Implementation of NO LIF Diagnostics to Characterize the Role of Thermal Non-Equilibrium within a Hypersonic Turbulent Boundary Layer

Abstract

A flat plate wedge with a DC glow-discharge plasma along the leading edge was designed to introduce thermal non-equlibrium (TNE) directly into a turbulent boundary layer. Various NO laser induced fluorescence (LIF) techniques were introduced into the hypersonic Actively Controlled Expansion (ACE) wind tunnel facility to quantify the potential role of TNE. The NO was continuously seeded into the settling region upstream of the flow conditioners to mitigate the downstream perturbations within the test section. The NO spatial distribution was relatively localized within the test section core to provide an upper limit concentration of 1%. Following the excitation of the A²Σ⁺ (v′ = 0) ← X²Π₁/₂ (vʺ = 0) transition, the resulting ground state NOᵥ ₌ ₁ population was 16% of the total excited state population with the O₂ accounting for a majority of the collisional quenching.

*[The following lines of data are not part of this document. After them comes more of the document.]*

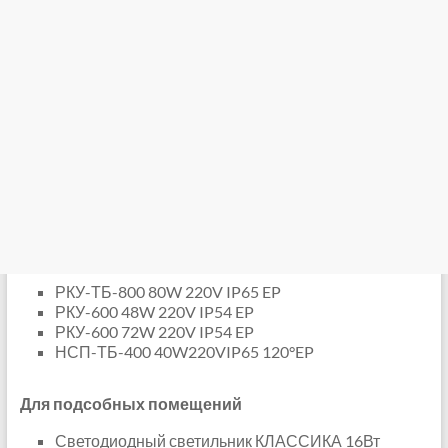
РКУ-ТБ-800 80W 220V IP65 EP
РКУ-600 48W 220V IP54 EP
РКУ-600 72W 220V IP54 EP
НСП-ТБ-400 40W220VIP65 120°EP
Для подсобных помещений
Светодиодный светильник КЛАССИКА 16Вт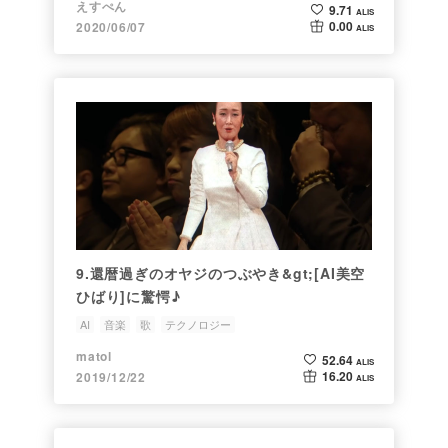
えすぺん
9.71
ALIS
0.00
2020/06/07
ALIS
9.還暦過ぎのオヤジのつぶやき&gt;[AI美空
ひばり]に驚愕♪
AI
音楽
歌
テクノロジー
還暦過ぎのオヤジのつぶやき
matol
52.64
ALIS
16.20
2019/12/22
ALIS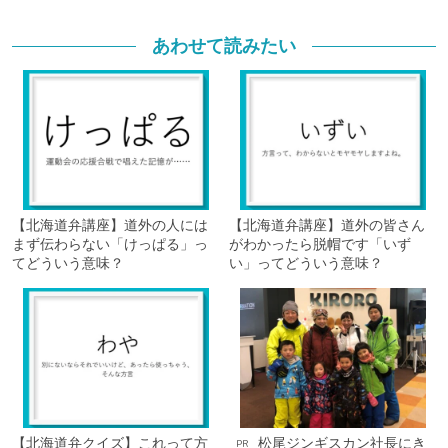
あわせて読みたい
【北海道弁講座】道外の人には
【北海道弁講座】道外の皆さん
まず伝わらない「けっぱる」っ
がわかったら脱帽です「いず
てどういう意味？
い」ってどういう意味？
【北海道弁クイズ】これって方
松尾ジンギスカン社長にき
PR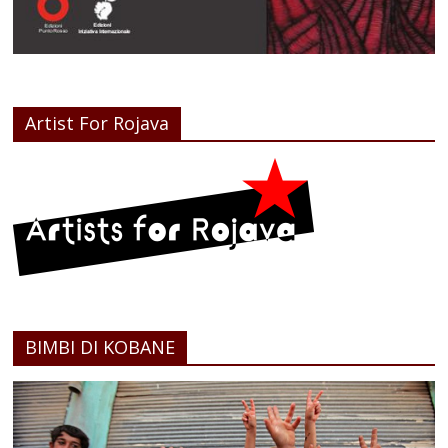
Artist For Rojava
BIMBI DI KOBANE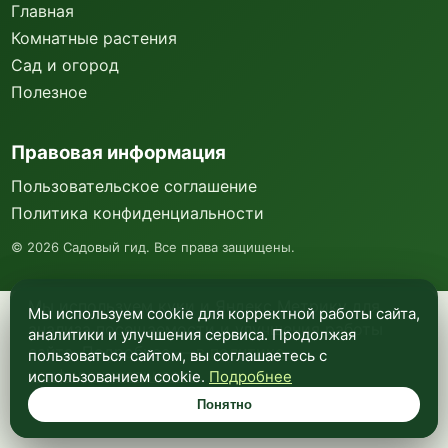
Главная
Комнатные растения
Сад и огород
Полезное
Правовая информация
Пользовательское соглашение
Политика конфиденциальности
©
2026
Садовый гид. Все права защищены.
Мы используем куки и Яндекс Метрику для
Мы используем cookie для корректной работы сайта,
анализа посещаемости и улучшения работы
аналитики и улучшения сервиса. Продолжая
сайта. Подробнее —
в политике
пользоваться сайтом, вы соглашаетесь с
конфиденциальности
.
использованием cookie.
Подробнее
Понятно
Понятно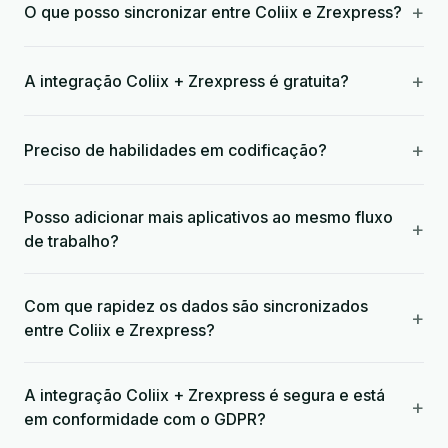
+
O que posso sincronizar entre Coliix e Zrexpress?
+
A integração Coliix + Zrexpress é gratuita?
+
Preciso de habilidades em codificação?
Posso adicionar mais aplicativos ao mesmo fluxo
+
de trabalho?
Com que rapidez os dados são sincronizados
+
entre Coliix e Zrexpress?
A integração Coliix + Zrexpress é segura e está
+
em conformidade com o GDPR?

Freestream rotational thermometry measurements suggested the observed fluctuations were on the order of 4% within the test section core. The flat plate rotational thermometry campaign successfully characterized the temperature profile for a range of laminar and turbulent boundary layers. The rotational thermometry measurements concluded the TNE introduced by the plasma did not have an effect on the downstream turbulent behavior. A vibrational thermometry study concluded the nascent NOᵥ ₌ ₁ population introduced by the plasma slowly diffused for the laminar case; however, the mechanically tripped turbulent boundary layer experienced a significant degree of mixing. The freestream velocity fluctuations were 1% and agreed well with previous ACE measurements. The flat plate velocimetry results did not find any evidence of TNE effecting the downstream turbulence. Spanwise velocimetry on the flat plate determined the laminar flow was relatively uniform across the plate and illustrated break down in response to the mechanical trips.